Schnitzers Diagnose in abgewandelter Form lautet: „Ich würde nicht sagen, dass Deutschland wieder der kranke, sondern der alternde Mann Europas ist, und an dieser Stelle würde ich ausnahmsweise aufs Gendern verzichten“, sagt sie. Flapsig ausgedrückt, sieht demnach nicht nur die Demografie, sondern auch die Industrie alt aus, weil diese nach Schnitzers Darstellung den Modernisierungsschub verpasst hat.

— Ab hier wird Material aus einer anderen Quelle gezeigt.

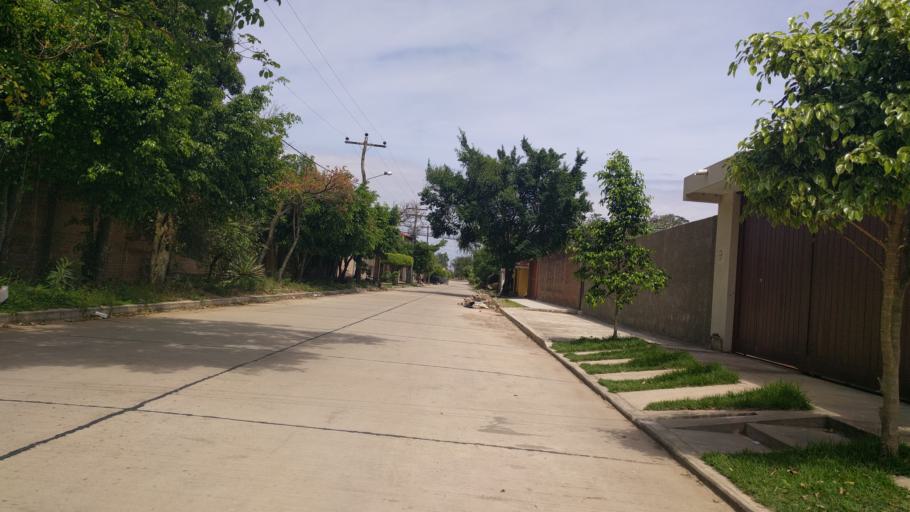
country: BO
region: Santa Cruz
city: Santa Cruz de la Sierra
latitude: -17.8171
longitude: -63.2220
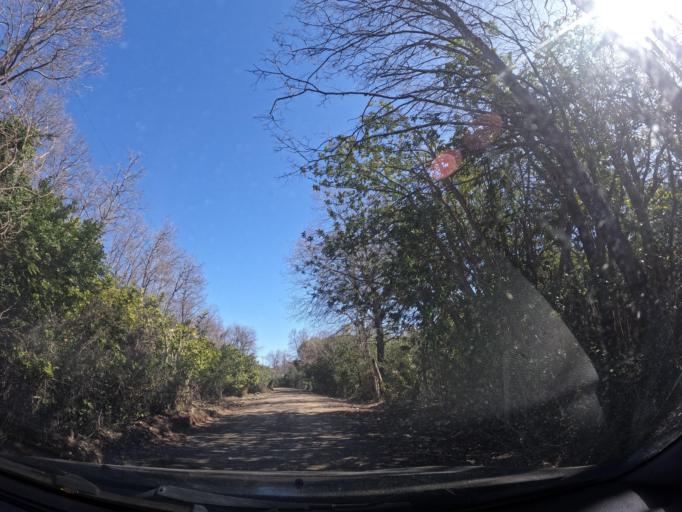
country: CL
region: Maule
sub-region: Provincia de Linares
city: Longavi
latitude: -36.2472
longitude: -71.3337
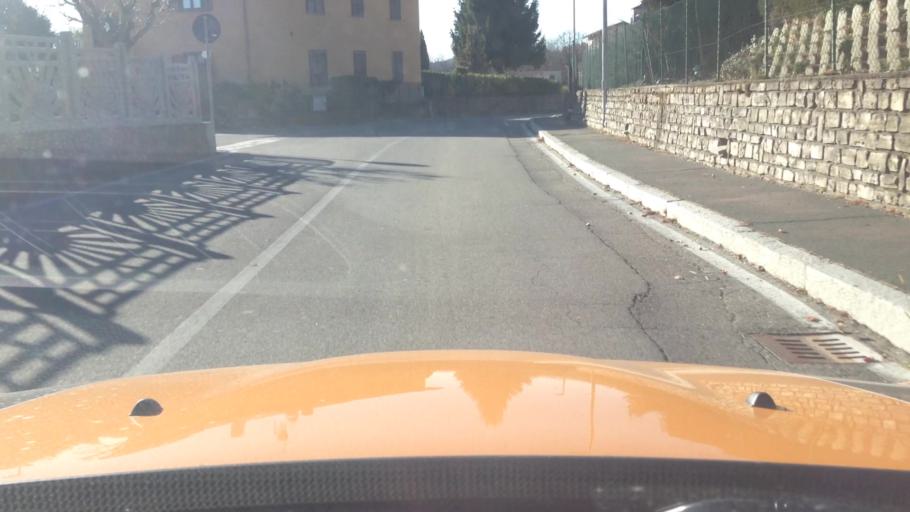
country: IT
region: Lombardy
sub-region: Provincia di Como
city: Bizzarone
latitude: 45.8340
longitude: 8.9397
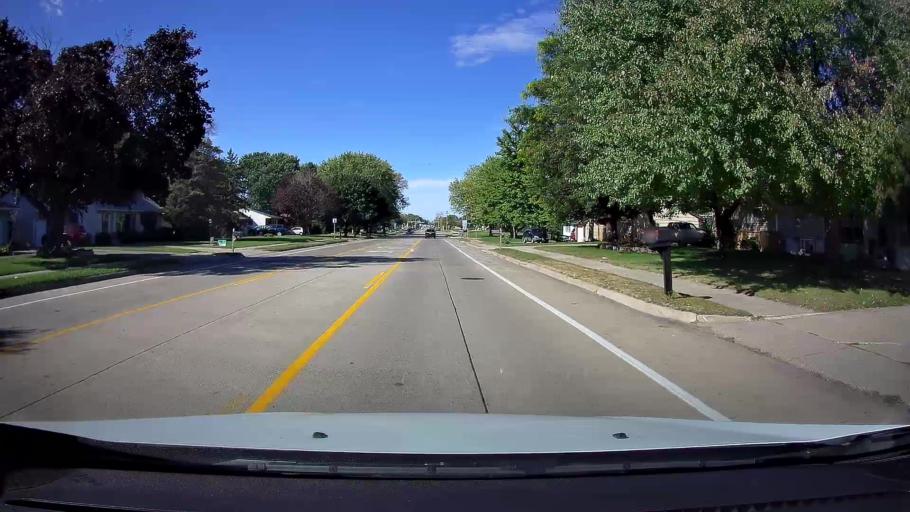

Beides hängt zusammen. Weil immer mehr Babyboomer in Rente gehen und nicht genügend neue Beschäftigte nachrücken, sinkt auch das Arbeitsvolumen. Es wird also, wie es in einem Song von Geier Sturzflug heißt, weniger in die Hände gespuckt. Die Arbeitsproduktivität geht zurück, der Kapitalstock ist weniger jung, die Unternehmen finanzieren sich in der Regel über Bankkredite, Anleihen oder Aktien spielen nur eine geringe Rolle. Der Maschinenpark ist teilweise überaltert. Und während die FDP-Politiker ans Bürgergeld ranwollen, steigt nach den Zahlen, die Schnitzer präsentiert, für die niedrigen Einkommen das Armutsrisiko. Puh - es sieht wirklich nicht gut aus.